While MLB does not have a salary cap, there are penalties for spending beyond specific payroll thresholds. MLB dramatically increases the tax on players beyond these thresholds to ensure that teams are not overly powerful. MLB analyzes each team’s AAV, or annual average value, to assess the dollar amount and then compares it to the league average. MLB then calculates deferred money using inflation and depreciation, as money changes drastically over time. Considering that the set threshold before CBT, or competitive balance tax, is $237 million in 2024, $70 million on Ohtani would put the Dodgers in an expensive and challenging financial position. Due to Ohtani’s deferred money, his addition to the Dodger’s CBT value is only $46 million. The extra $24 million will help keep the Dodgers ultra-competitive in 2024 while limiting their CPT tax.

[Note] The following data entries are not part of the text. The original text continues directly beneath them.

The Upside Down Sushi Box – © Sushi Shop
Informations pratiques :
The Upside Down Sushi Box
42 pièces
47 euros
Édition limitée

Though Ohtani’s contract is technically legal by MLB rules, it raises many questions about the morality of deferring salaries. Perhaps MLB should consider reducing the percentage of money that contracts can defer to avoid economic complications with inflation and depreciation. In addition, Ohtani’s contract hopscotches the line of legality in many ways and takes some shortcuts around the MLB CBA. If MLB made the deferral percentage cap below 50%, they could ensure that the circumvention of rules is less prevalent. Moreover, MLB should not allow players to receive deferred money in a different area code than the one where they play. That way, Ohtani could not move back to Japan and claim the money there, which would significantly reduce his salary tax. That is, players must pay the salary tax of their team’s area code because of the demand and high market of cities like LA.
Ohtani’s deal also sets a dangerously high standard for player contracts in all sports, not just MLB. Though Ohtani is an exceptional two-way player, he will not pitch in 2024 due to elbow surgery. Considering that the Dodgers designed his contract for his two-way talent, $68 million a year of deferred money is overpriced and a risky choice for the Dodgers. Either way, the Dodger’s ability to lower Ohtani’s AAV value and defer $680 million will continue to reconstruct the idea of sports contracts forever.